Writing the Cosmos

EvermoreOn occasion those with great wealth try to give something back to society. One such gift takes the form of libraries. The J. P. Morgan Library on Madison Avenue in New York is a touch pricey for those who live in humbler domiciles, but the Edgar Allan Poe display proved too immense a draw to ignore. Standing inches away from manuscripts written in Poe’s fine hand was a kind of communion. It wasn’t too difficult to believe he might have somehow been there. In Baltimore last month I didn’t have the opportunity to revisit his grave, but I picked up a book by one of his modern cousins, Harry Lee Poe. This Poe has theological training and an interest in seeing that his famous cousin isn’t theologically shortchanged. Evermore: Edgar Allan Poe and the Mystery of the Universe is a rare look at Poe and religion. Treatments of the theology of writers are hardly rare, but since Poe wasn’t openly religious, he was typecast a little too readily into the putatively godless camp of those of us with a taste for the macabre.

Evermore may not convince everyone that Poe was a profound religious thinker, but Harry Lee Poe marshals substantial evidence from both Poe’s published writings and letters that he was often caught in that crux between science and religion. Indeed, there is no evidence that Poe was an atheist. He wrote on what were considered lowbrow topics because those were the kinds of pieces that would sell. Since Poe was perhaps the first American to attempt to make a living solely by his pen, he had to pay attention to what people wanted to read. Evermore, while not a biography in the usual sense, does point out that Poe wrote across genres and that his life, while often tragic, had many spells of happiness and some contentment. Poe was a victim of character assassination after his death by a second-tier clergyman, Rufus Griswold. Much of the book is spent dispelling myths.
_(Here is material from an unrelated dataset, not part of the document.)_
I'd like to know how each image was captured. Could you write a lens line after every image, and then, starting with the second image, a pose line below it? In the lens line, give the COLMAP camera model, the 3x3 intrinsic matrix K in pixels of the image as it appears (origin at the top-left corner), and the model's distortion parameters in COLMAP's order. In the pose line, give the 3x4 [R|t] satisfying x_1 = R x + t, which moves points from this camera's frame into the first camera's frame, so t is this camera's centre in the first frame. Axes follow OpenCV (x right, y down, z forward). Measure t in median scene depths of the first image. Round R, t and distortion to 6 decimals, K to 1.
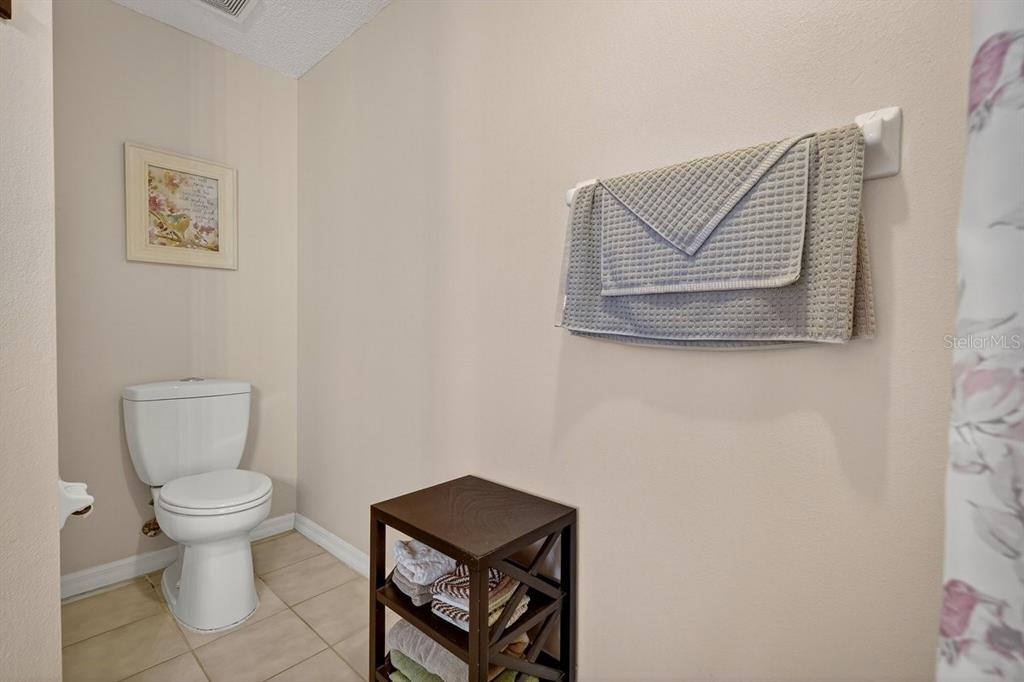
lens RADIAL K [[459.2, 0, 512.0], [0, 459.2, 341.0], [0, 0, 1]] dist [-0.001202, -0.000371]
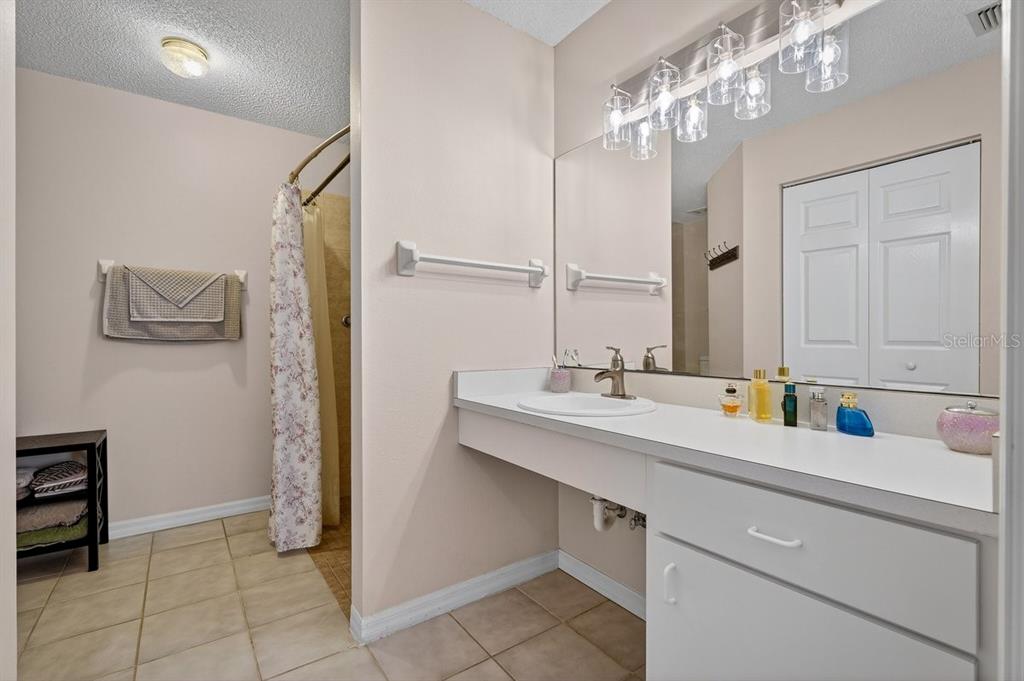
lens RADIAL K [[464.4, 0, 512.0], [0, 464.4, 340.5], [0, 0, 1]] dist [-0.000591, -0.000209]
pose [[0.217447, -0.014859, 0.975959, -1.771455], [0.027038, 0.999592, 0.009195, 0.026374], [-0.975698, 0.024389, 0.217760, -1.403576]]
Perhaps above all, Edgar Allan Poe had a clear mind that could keep imagination alive in the religion and science debate that was to explode shortly after his death with Darwin’s Origin of Species. For Poe, the universe was a story being crafted by God. Creativity was essential to beauty, a concept that haunted Poe. A writer must be introspective, and this will often leave him or her open to criticism by those who prefer simpler answers. Great beauty can be found in complexity, however, and the practice of ratiocination requires a healthy dose of imagination to help make sense of a world that often seems to make no sense any other way. And standing here, my face inches from a handwritten copy of “The Bells,” I can almost hear them ringing.


The Bells

No matter how naïve I find myself, reading student papers always rings bells. They may be alarm bells of my own obsolescence or the tintinnabulation of a new era dawning. Either way, they scare me. Having spent many, many days concentrating on reading papers to the detriment of daily life, I have been submerged into a world that is foreign to me. Yes, I am used to students texting in class, and I know when their laptops are open for “taking notes” that university wi-fi networks are freely available for surfing the net. I know they are only paying half-attention. I may be old, but I’m not completely stupid. Well, not all students do this, but the practice is ubiquitous enough to be considered normative. Their world is a realm of electronic information. The old ways are passing.
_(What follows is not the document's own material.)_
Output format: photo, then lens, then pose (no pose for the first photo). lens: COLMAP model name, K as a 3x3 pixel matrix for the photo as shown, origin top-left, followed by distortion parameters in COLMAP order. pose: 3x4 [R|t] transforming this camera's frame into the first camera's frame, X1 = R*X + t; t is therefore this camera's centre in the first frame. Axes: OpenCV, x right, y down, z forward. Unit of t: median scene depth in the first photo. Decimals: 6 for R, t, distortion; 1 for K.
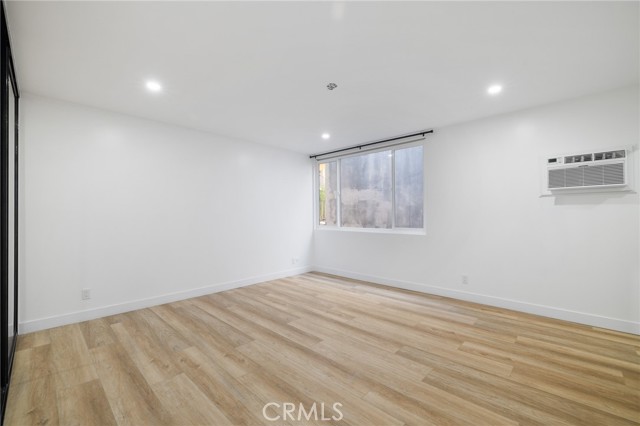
lens RADIAL K [[271.0, 0, 320.0], [0, 271.0, 213.0], [0, 0, 1]] dist [0.000836, 0.000026]
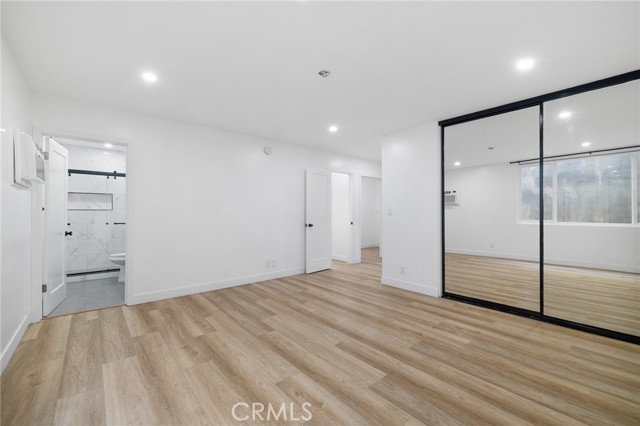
lens RADIAL K [[271.0, 0, 320.0], [0, 271.0, 213.0], [0, 0, 1]] dist [0.000836, 0.000026]
pose [[-0.995190, 0.002381, 0.097938, -0.031295], [0.001784, 0.999979, -0.006182, 0.020203], [-0.097951, -0.005977, -0.995173, 2.039470]]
I recently learned that footnoting is dead. Already-in-the-tomb-four-days dead. An art that my mediocre high school drilled into every student in English class is no longer even remembered. I even had good students report to me that the campus writing center housed no one who even ever used the Chicago Manual of Style, although some of them had heard of it. In mythology class, any book is referred to as a “novel” or “story” with no regard paid to its actual genre. For those weaned on electronic reading, the old distinctions no longer apply. The Internet is full of information, and many young people can’t discern the wheat from the chaff. Raise your hand if you know what “chaff” is. I didn’t think so.

Seeing all of this in the context of a mythology course is fascinating. Many students refer to the days when gods and monsters actually existed. It is as if the Creationists have won without a struggle. The concept of religion, as reflected in the fiction of mythology, no longer fits the paradigm. Reality is electronic, and paper is fiction. Bells, bells, bells, bells, bells, bells, bells! At least as I get shelved with dusty books, I will be in a familiar environment with gods, monsters, and dinosaurs. This is the world I was born into and which will not long survive the passing of my generation.